[llvm-commits] CVS: llvm/include/llvm/CodeGen/MachineFrameInfo.h

Vladimir Prus ghost at cs.msu.su
Tue May 23 08:32:27 PDT 2006



Changes in directory llvm/include/llvm/CodeGen:

MachineFrameInfo.h updated: 1.17 -> 1.18
---
Log message:

Make class comment visible in Doxygen.


---
Diffs of the changes:  (+31 -28)

 MachineFrameInfo.h |   59 +++++++++++++++++++++++++++--------------------------
 1 files changed, 31 insertions(+), 28 deletions(-)
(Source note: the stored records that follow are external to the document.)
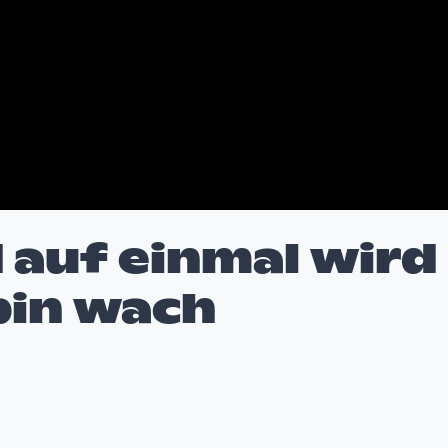
 auf einmal wird
 bin wach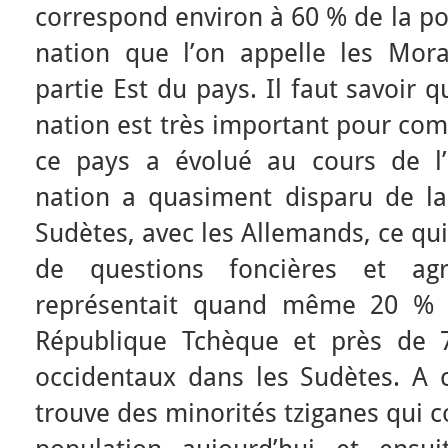
correspond environ à 60 % de la pop
nation que l’on appelle les Mor
partie Est du pays. Il faut savoir 
nation est très important pour co
ce pays a évolué au cours de l’
nation a quasiment disparu de la 
Sudètes, avec les Allemands, ce qu
de questions foncières et agri
représentait quand même 20 % d
République Tchèque et près de 7
occidentaux dans les Sudètes. A c
trouve des minorités tziganes qui 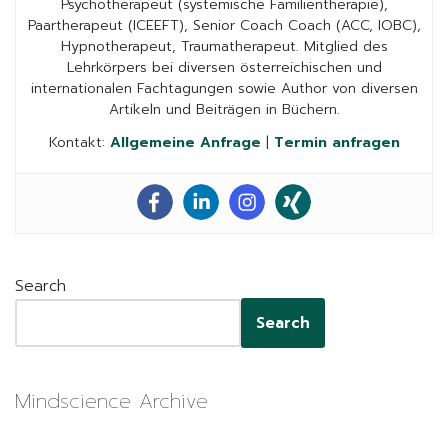
Psychotherapeut (systemische Familientherapie),
Paartherapeut (ICEEFT), Senior Coach Coach (ACC, IOBC),
Hypnotherapeut, Traumatherapeut. Mitglied des
Lehrkörpers bei diversen österreichischen und
internationalen Fachtagungen sowie Author von diversen
Artikeln und Beiträgen in Büchern.
Kontakt:
Allgemeine Anfrage
|
Termin anfragen
Search
Search
Mindscience Archive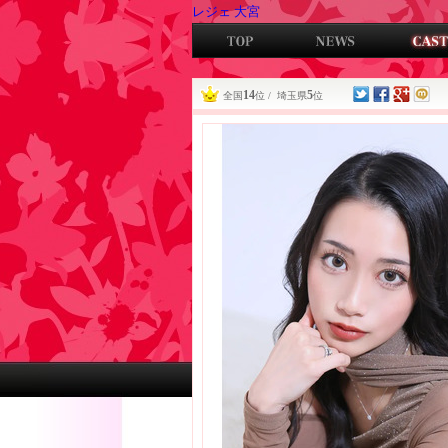
レジェ 大宮
14
5
全国
位 / 埼玉県
位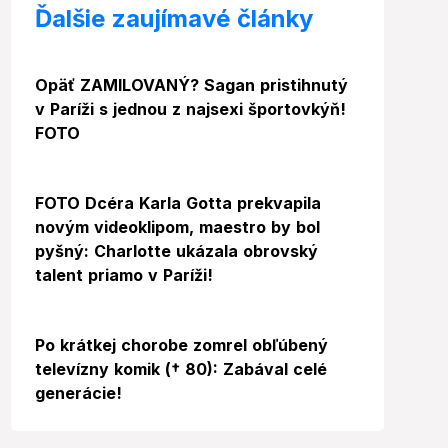
Ďalšie zaujímavé články
Foto
Opäť ZAMILOVANÝ? Sagan pristihnutý
v Paríži s jednou z najsexi športovkýň!
FOTO
FOTO Dcéra Karla Gotta prekvapila
novým videoklipom, maestro by bol
pyšný: Charlotte ukázala obrovský
talent priamo v Paríži!
Po krátkej chorobe zomrel obľúbený
televízny komik († 80): Zabával celé
generácie!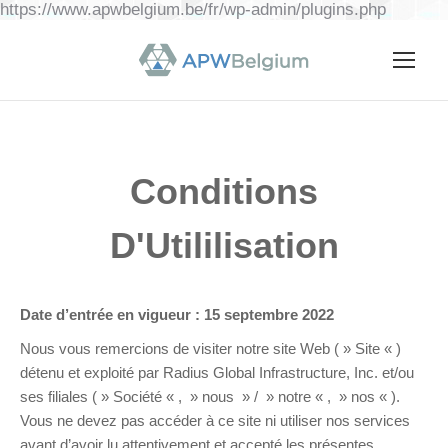
https://www.apwbelgium.be/fr/wp-admin/plugins.php
Conditions
D'Utililisation
Date d’entrée en vigueur : 15 septembre 2022
Nous vous remercions de visiter notre site Web ( » Site « )
détenu et exploité par Radius Global Infrastructure, Inc. et/ou
ses filiales ( » Société « , » nous » / » notre « , » nos « ).
Vous ne devez pas accéder à ce site ni utiliser nos services
avant d’avoir lu attentivement et accepté les présentes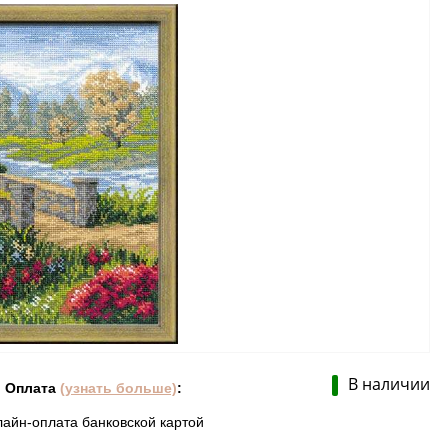
В наличии
Оплата
(узнать больше)
:
лайн-оплата банковской картой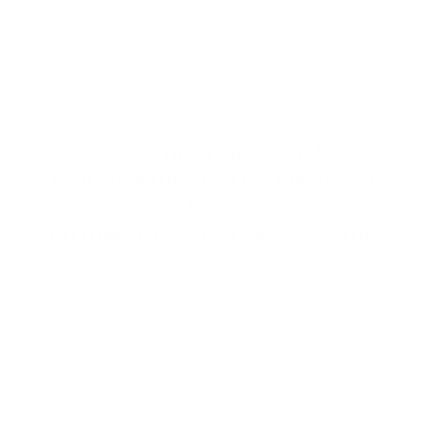
Acompáñanos en la
transformación de cientos de
vidas, y construye con nosotros
un mejor futuro para Colombia
Suscríbete a nuestra lista de correo electrónico:
*
indicates required
Correo electrónico
*
Nombre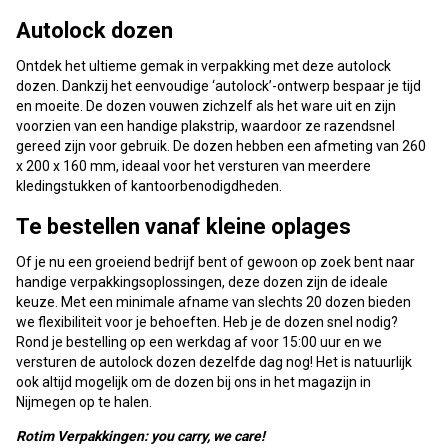
Autolock dozen
Ontdek het ultieme gemak in verpakking met deze autolock
dozen. Dankzij het eenvoudige ‘autolock’-ontwerp bespaar je tijd
en moeite. De dozen vouwen zichzelf als het ware uit en zijn
voorzien van een handige plakstrip, waardoor ze razendsnel
gereed zijn voor gebruik. De dozen hebben een afmeting van 260
x 200 x 160 mm, ideaal voor het versturen van meerdere
kledingstukken of kantoorbenodigdheden.
Te bestellen vanaf kleine oplages
Of je nu een groeiend bedrijf bent of gewoon op zoek bent naar
handige verpakkingsoplossingen, deze dozen zijn de ideale
keuze. Met een minimale afname van slechts 20 dozen bieden
we flexibiliteit voor je behoeften. Heb je de dozen snel nodig?
Rond je bestelling op een werkdag af voor 15:00 uur en we
versturen de autolock dozen dezelfde dag nog! Het is natuurlijk
ook altijd mogelijk om de dozen bij ons in het magazijn in
Nijmegen op te halen.
Rotim Verpakkingen: you carry, we care!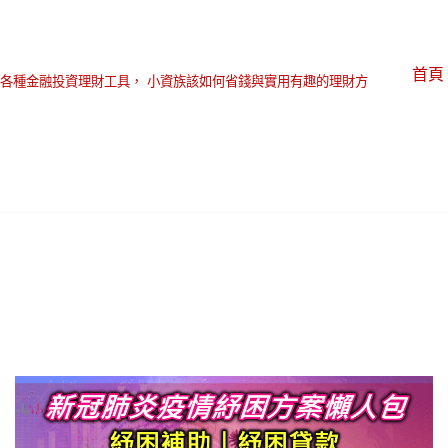
首頁
各種金融投資理財工具， 小資族該如何省錢與實用有趣的理財方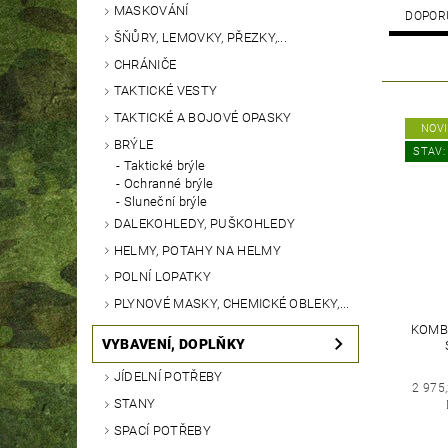
MASKOVÁNÍ
DOPOR
ŠŇŮRY, LEMOVKY, PŘEZKY,...
CHRÁNIČE
TAKTICKÉ VESTY
TAKTICKÉ A BOJOVÉ OPASKY
NOV
BRÝLE
STAV:
Taktické brýle
Ochranné brýle
Sluneční brýle
DALEKOHLEDY, PUŠKOHLEDY
HELMY, POTAHY NA HELMY
POLNÍ LOPATKY
PLYNOVÉ MASKY, CHEMICKÉ OBLEKY,...
KOMBI
VYBAVENÍ, DOPLŇKY
JÍDELNÍ POTŘEBY
2 975
STANY
SPACÍ POTŘEBY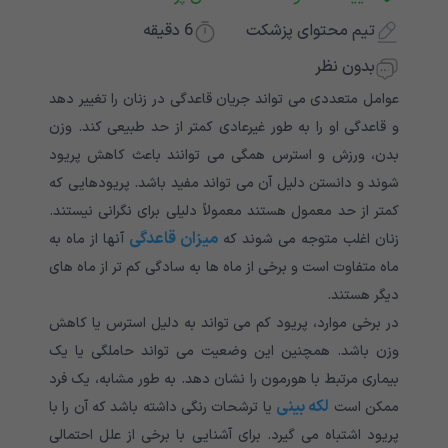
تیم محتوای پزشکت
6
دقیقه
بدون نظر
عوامل متعددی می تواند جریان قاعدگی در زنان را تغییر دهد
و قاعدگی او را به طور غیرعادی کمتر از حد طبیعی کند. وزن
بدن، ورزش و استرس همگی می توانند باعث کاهش پریود
شوند و دانستن دلیل آن می تواند مفید باشد. پریودهایی که
کمتر از حد معمول هستند معمولاً دلیلی برای نگرانی نیستند.
میزان قاعدگی
زنان اغلب متوجه می شوند که
آنها از ماه به
ماه متفاوت است و برخی از ماه ها به سادگی کم تر از ماه های
دیگر هستند.
در برخی موارد، پریود کم می تواند به دلیل استرس یا کاهش
وزن باشد. همچنین این وضعیت می تواند حاملگی یا یک
بیماری مرتبط با هورمون را نشان دهد. به طور مشابه، یک فرد
لکه بینی
ممکن است
یا ترشحات رنگی داشته باشد که آن را با
پریود اشتباه می گیرد. برای آشنایی با برخی از علل احتمالی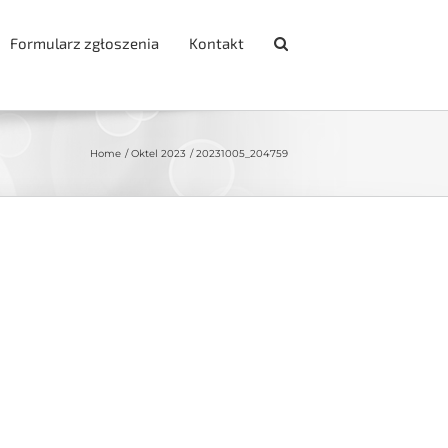
Formularz zgłoszenia
Kontakt
Home
Oktel 2023
20231005_204759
Index: llvm/include/llvm/CodeGen/MachineFrameInfo.h
diff -u llvm/include/llvm/CodeGen/MachineFrameInfo.h:1.17 llvm/include/llvm/CodeGen/MachineFrameInfo.h:1.18
--- llvm/include/llvm/CodeGen/MachineFrameInfo.h:1.17	Fri Apr  7 11:34:45 2006
+++ llvm/include/llvm/CodeGen/MachineFrameInfo.h	Tue May 23 10:32:15 2006
@@ -6,34 +6,7 @@
 // the University of Illinois Open Source License. See LICENSE.TXT for details.
 //
 //===----------------------------------------------------------------------===//
-//
-// The MachineFrameInfo class represents an abstract stack frame until
-// prolog/epilog code is inserted.  This class is key to allowing stack frame
-// representation optimizations, such as frame pointer elimination.  It also
-// allows more mundane (but still important) optimizations, such as reordering
-// of abstract objects on the stack frame.
-//
-// To support this, the class assigns unique integer identifiers to stack
-// objects requested clients.  These identifiers are negative integers for fixed
-// stack objects (such as arguments passed on the stack) or positive for objects
-// that may be reordered.  Instructions which refer to stack objects use a
-// special MO_FrameIndex operand to represent these frame indexes.
-//
-// Because this class keeps track of all references to the stack frame, it knows
-// when a variable sized object is allocated on the stack.  This is the sole
-// condition which prevents frame pointer elimination, which is an important
-// optimization on register-poor architectures.  Because original variable sized
-// alloca's in the source program are the only source of variable sized stack
-// objects, it is safe to decide whether there will be any variable sized
-// objects before all stack objects are known (for example, register allocator
-// spill code never needs variable sized objects).
-//
-// When prolog/epilog code emission is performed, the final stack frame is built
-// and the machine instructions are modified to refer to the actual stack
-// offsets of the object, eliminating all MO_FrameIndex operands from the
-// program.
-//
-//===----------------------------------------------------------------------===//
+
 
 #ifndef LLVM_CODEGEN_MACHINEFRAMEINFO_H
 #define LLVM_CODEGEN_MACHINEFRAMEINFO_H
@@ -47,6 +20,36 @@
 class MachineDebugInfo;
 class MachineFunction;
 
+
+/// The MachineFrameInfo class represents an abstract stack frame until
+/// prolog/epilog code is inserted.  This class is key to allowing stack frame
+/// representation optimizations, such as frame pointer elimination.  It also
+/// allows more mundane (but still important) optimizations, such as reordering
+/// of abstract objects on the stack frame.
+///
+/// To support this, the class assigns unique integer identifiers to stack
+/// objects requested clients.  These identifiers are negative integers for
+/// fixed stack objects (such as arguments passed on the stack) or positive
+/// for objects that may be reordered.  Instructions which refer to stack
+/// objects use a special MO_FrameIndex operand to represent these frame
+/// indexes.
+///
+/// Because this class keeps track of all references to the stack frame, it
+/// knows when a variable sized object is allocated on the stack.  This is the
+/// sole condition which prevents frame pointer elimination, which is an
+/// important optimization on register-poor architectures.  Because original
+/// variable sized alloca's in the source program are the only source of
+/// variable sized stack objects, it is safe to decide whether there will be
+/// any variable sized objects before all stack objects are known (for
+/// example, register allocator spill code never needs variable sized
+/// objects).
+///
+/// When prolog/epilog code emission is performed, the final stack frame is
+/// built and the machine instructions are modified to refer to the actual
+/// stack offsets of the object, eliminating all MO_FrameIndex operands from
+/// the program.
+///
+/// @brief Abstract Stack Frame Information
 class MachineFrameInfo {
 
   // StackObject - Represent a single object allocated on the stack.